If you’re asking yourself, “what on earth am I looking at?”, don’t worry: I’m asking myself that, too. A guy I dated in my junior year of college — years before I learned to knit, let alone spin — spent winter break that year at the Gandhi Institute in India, where he studied the philosophy of nonviolence and also learned to spin using a kit like this. Gandhi believed very strongly that all Indians should learn to spin so they would be less dependent on British textiles, and in fact the spinning wheel became an important symbol of his philosophy. My boyfriend, in addition to bringing me back some lovely dresses, brought me this kit and attempted to show me how to use it, but I never got the hang of it and we broke up shortly thereafter (for unrelated reasons). I did not bring my usual spinning with me to my parents’ house for the holidays because the equipment takes up a significant amount of room in my suitcase — but I thought that, with my newfound understanding of spinning, I might be able to get this thing to work.
The problem, of course, is that the directions are both vague and poorly translated, and the diagrams are blurry and sort of inaccurate. But with their dubious help and my general understanding of the physics of spinning, I managed to get the parts assembled into a configuration that really ought to work — in theory.
On the righthand side of the picture is a wheel with a metal handle that you turn by hand, which turns the smaller wheel even faster. On the lefthand side, that dark brown thing holding the spindle has a spring-hinge, which keeps the spindle under tension, and the spindle really ought to be turned by that loop connecting it to the smaller wheel. But it doesn’t work. I suspect that it might yet work this way if I either greased the point of the spindle that goes in the holder, or widened the spindle-hole in the holder just a tiny, tiny bit with a drill. I may attempt one of these things later, and let you know how it goes.
If all attempts fail, though, at least I have this bundle of Indian cotton that I can spin back home with my regular spindles!
Unsurprisingly, I’ve been working on some gift projects, but fewer than usual this year — after two years in a row of knitting for all my family members, I figured we all could use a break. How many hats and scarves does a person need? To a knitter, the answer is “infinity,” but to a regular person the answer is, “you know, a couple.” So they’re getting non-knitted gifts this year. I am, however, crocheting a set of coasters for my mom by special request; I should be finishing them up in the next day or two and will show them to you then. The only other gift I’m knitting this year is this scarf, which I’m giving you only a peek of since I want there to be some element of surprise when the giftee receives it, even though he and I talked at great and somewhat agonizing length about what he wanted the scarf to look like:
The yarn is the brand-new Shelter from Brooklyn Tweed, which I’d been eager to try, in the Woodsmoke colorway. It does seem very lofty and warm, but I was saddened to find a great deal of vegetable matter in the yarn — I’ve been picking out the bits of hay when I encounter them, but I’m probably not getting everything.

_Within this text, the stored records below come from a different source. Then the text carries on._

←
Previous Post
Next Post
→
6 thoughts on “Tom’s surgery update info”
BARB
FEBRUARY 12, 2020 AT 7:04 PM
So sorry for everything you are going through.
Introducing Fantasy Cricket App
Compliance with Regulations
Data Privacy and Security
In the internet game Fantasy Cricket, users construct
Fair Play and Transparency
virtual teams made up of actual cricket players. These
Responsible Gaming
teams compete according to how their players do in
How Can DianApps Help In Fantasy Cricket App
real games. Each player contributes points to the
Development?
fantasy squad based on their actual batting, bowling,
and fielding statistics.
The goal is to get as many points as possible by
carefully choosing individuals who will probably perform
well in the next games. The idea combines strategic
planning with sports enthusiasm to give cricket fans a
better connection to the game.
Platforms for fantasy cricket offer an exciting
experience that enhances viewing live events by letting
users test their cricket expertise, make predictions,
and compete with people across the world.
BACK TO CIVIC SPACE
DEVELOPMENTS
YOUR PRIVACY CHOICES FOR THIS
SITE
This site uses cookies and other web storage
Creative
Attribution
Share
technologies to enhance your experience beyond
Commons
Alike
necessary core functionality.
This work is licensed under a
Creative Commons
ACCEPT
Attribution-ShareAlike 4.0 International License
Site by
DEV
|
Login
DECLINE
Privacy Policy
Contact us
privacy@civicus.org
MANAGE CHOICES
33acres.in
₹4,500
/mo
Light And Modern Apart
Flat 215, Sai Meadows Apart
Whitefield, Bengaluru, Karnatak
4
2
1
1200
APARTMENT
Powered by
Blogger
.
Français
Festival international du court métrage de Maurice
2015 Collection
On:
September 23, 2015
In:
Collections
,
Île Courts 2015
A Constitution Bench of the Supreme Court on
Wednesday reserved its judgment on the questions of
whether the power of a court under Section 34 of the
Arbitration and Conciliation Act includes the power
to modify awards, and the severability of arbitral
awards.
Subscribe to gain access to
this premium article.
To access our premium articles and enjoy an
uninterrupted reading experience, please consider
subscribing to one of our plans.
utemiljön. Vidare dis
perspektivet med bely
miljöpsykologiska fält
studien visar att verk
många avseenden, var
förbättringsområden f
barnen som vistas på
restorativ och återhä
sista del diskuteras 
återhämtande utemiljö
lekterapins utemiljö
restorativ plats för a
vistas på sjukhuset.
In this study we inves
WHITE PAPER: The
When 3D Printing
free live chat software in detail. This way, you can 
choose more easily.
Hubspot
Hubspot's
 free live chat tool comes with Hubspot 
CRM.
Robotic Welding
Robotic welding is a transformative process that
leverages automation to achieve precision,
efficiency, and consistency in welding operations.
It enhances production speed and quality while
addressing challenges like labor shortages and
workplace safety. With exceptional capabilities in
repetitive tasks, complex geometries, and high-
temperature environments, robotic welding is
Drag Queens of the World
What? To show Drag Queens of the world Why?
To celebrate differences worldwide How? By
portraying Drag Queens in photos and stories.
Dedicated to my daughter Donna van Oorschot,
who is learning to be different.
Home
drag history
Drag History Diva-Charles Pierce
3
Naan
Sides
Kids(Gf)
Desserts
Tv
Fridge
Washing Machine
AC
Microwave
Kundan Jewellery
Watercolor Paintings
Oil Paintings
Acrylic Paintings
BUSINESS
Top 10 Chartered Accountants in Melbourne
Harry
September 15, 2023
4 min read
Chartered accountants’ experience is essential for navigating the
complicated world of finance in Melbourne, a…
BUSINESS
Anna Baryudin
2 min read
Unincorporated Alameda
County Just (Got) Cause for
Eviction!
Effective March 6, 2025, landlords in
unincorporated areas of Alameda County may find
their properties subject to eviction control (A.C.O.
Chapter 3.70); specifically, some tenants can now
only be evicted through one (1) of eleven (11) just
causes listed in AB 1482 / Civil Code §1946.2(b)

This is definitely a wool-person’s yarn — it’s a bit on the scratchy side, but I think it’ll soften up once it has a bath, and it ought to be very durable.
I’ve also been working on my Shallow Sideways Tri-Shawl — I’m now past the halfway point, and it’s narrowing down instead of growing, so it’s flying along:
I continue to be head-over-heels in love with the Sanguine Gryphon Gaia Lace yarn; it’s actually kind of hard to imagine buying any other kind of lace yarn in the future. But surely I’ll manage somehow.